Barnes also prepared disbursement ledgers for these closings. In the closing we just mentioned, the disbursement ledger shows that the only money collected and disbursed by Barnes was the lender’s money — $81,129.00. However, the borrower received $28,798.13; this was not reported on either HUD. The down payment reflected on the HUD was never collected or disbursed. Barnes signed both settlement statements certifying “The HUD-1 Settlement Statement which I have prepared is a true and accurate account of this transaction. I have caused or will cause the funds to be disbursed in accordance with this statement.” Barnes did not perform these duties gratis; she received $200 under the table from Fagan for each double-HUD closing she did.

Not satisfied with the $200 she was receiving for each closing, Barnes devised another way to make money from each transaction. Using the fraudulent loan closing proceeds, Barnes wrote checks drawn on her employer’s escrow account to Hobert Montgomery, Mark Egger, and KC Mechanical, a company owned by Kristina Kirby, who worked with Barnes at Meridian Title. Montgomery, Kirby, and Egger were recruited by Barnes and her husband, John Barnes, to cash these checks and split the proceeds with them; they were told they needed to cash the checks so Barnes could collect bonuses her employer would not pay her directly.

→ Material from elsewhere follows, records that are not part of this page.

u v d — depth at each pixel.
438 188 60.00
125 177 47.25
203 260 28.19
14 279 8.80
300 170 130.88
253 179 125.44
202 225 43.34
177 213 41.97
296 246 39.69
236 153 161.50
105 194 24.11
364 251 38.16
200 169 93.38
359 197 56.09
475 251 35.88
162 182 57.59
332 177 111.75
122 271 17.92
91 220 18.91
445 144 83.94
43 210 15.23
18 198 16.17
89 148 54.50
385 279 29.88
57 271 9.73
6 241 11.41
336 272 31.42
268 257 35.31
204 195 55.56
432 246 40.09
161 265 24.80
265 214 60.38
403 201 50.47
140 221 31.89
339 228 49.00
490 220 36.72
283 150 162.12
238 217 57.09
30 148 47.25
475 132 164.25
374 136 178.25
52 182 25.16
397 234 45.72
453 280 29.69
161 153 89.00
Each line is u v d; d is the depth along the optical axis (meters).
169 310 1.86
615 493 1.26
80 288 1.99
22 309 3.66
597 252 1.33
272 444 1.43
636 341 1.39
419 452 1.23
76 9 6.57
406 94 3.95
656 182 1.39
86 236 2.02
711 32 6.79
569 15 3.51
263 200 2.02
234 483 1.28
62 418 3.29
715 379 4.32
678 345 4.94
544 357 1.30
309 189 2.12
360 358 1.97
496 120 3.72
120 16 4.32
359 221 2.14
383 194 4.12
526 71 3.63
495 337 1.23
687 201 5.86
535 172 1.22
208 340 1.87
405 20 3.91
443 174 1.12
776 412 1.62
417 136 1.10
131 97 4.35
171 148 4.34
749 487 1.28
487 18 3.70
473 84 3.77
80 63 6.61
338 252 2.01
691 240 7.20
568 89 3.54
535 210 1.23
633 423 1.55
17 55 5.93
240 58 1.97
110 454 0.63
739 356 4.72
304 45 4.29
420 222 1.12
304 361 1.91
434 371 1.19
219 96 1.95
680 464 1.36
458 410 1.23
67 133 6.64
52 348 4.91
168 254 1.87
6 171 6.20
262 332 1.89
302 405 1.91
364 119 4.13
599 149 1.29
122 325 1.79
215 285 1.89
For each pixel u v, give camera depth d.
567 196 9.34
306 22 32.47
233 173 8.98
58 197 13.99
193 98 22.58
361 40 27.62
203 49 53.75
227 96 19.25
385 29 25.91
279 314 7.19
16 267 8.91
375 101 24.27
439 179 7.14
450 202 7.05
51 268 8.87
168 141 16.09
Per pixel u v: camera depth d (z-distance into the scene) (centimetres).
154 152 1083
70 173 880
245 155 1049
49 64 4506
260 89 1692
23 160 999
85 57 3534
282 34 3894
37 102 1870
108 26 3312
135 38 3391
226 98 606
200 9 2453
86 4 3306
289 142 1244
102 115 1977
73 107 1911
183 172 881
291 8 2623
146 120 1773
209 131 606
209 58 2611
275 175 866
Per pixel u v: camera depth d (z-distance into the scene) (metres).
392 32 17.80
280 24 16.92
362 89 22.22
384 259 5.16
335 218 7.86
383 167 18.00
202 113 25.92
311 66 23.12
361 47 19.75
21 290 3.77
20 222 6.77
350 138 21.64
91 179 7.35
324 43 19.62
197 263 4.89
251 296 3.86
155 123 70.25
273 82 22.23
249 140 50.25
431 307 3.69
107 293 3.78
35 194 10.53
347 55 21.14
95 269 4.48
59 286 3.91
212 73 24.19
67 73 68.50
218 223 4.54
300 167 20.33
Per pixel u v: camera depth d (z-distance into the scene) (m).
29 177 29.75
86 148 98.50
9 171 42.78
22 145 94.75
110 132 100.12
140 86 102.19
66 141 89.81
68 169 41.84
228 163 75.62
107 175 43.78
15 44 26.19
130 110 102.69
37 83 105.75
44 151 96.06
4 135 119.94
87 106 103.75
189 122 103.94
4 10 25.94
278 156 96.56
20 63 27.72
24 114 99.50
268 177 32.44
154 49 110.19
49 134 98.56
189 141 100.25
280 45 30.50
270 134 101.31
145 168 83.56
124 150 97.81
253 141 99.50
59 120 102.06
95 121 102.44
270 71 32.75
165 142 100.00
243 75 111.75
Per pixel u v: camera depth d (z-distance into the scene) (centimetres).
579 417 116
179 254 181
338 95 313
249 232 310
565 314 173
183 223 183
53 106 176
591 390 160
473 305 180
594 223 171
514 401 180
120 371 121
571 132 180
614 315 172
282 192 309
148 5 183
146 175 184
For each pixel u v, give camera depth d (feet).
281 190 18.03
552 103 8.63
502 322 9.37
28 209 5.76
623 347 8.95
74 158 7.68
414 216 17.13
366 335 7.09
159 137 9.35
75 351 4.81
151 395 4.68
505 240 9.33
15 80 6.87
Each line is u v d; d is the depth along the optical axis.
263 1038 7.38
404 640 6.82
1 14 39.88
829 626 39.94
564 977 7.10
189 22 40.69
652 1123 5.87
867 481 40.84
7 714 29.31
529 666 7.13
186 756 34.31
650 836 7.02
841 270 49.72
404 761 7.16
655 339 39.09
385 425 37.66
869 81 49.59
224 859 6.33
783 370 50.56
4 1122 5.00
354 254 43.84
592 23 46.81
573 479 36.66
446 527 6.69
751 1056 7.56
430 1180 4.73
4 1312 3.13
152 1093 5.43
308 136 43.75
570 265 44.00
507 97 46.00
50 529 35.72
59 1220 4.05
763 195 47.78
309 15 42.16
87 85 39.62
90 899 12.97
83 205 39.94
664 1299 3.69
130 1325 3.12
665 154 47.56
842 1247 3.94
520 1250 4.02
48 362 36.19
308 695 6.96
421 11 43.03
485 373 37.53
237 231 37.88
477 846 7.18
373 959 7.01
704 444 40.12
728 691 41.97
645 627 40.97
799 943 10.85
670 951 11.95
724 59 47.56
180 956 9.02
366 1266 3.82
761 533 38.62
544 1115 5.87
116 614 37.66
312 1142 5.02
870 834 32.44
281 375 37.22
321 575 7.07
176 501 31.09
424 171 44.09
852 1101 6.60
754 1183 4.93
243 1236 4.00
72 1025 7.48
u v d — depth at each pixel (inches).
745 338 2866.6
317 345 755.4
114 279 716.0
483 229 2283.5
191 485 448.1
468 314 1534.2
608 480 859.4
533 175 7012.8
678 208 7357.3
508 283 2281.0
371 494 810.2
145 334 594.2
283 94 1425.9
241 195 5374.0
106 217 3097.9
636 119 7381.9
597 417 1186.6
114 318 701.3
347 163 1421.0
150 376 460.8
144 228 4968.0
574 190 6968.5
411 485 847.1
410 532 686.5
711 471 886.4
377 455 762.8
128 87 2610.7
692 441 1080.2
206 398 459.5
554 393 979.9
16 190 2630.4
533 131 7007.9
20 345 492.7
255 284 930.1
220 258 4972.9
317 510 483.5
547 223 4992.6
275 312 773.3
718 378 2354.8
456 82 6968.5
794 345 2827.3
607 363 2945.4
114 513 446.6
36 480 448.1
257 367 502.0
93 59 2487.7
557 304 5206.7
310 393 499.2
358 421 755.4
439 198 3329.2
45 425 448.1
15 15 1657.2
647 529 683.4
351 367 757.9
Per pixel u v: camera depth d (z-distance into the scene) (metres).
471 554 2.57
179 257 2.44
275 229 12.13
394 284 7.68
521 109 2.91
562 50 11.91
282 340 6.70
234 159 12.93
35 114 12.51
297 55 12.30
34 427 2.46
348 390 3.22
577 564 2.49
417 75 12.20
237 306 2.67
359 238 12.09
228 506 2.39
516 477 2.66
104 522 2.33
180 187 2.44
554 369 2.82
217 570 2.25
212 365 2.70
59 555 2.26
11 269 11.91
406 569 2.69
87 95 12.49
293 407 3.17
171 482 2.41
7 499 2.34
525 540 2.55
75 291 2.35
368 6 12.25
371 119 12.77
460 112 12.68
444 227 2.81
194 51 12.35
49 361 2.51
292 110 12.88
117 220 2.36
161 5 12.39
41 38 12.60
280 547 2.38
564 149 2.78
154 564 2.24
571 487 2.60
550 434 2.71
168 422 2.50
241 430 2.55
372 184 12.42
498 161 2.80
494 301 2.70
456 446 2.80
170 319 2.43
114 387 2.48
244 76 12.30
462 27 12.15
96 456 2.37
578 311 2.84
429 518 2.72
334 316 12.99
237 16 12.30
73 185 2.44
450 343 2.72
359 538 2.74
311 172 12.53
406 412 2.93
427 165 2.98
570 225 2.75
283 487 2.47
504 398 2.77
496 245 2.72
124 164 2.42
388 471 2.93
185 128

Fagan was not aware that Barnes was writing these checks or that she was getting money from the fraudulently obtained loan proceeds in addition to the $200 he gave her. The money laundering charges of which Barnes was convicted arise out of the checks she wrote on the Meridian Title escrow account to Montgomery, Kirby, and Egger, the negotiation of those checks, and the return of some of those proceeds to Barnes.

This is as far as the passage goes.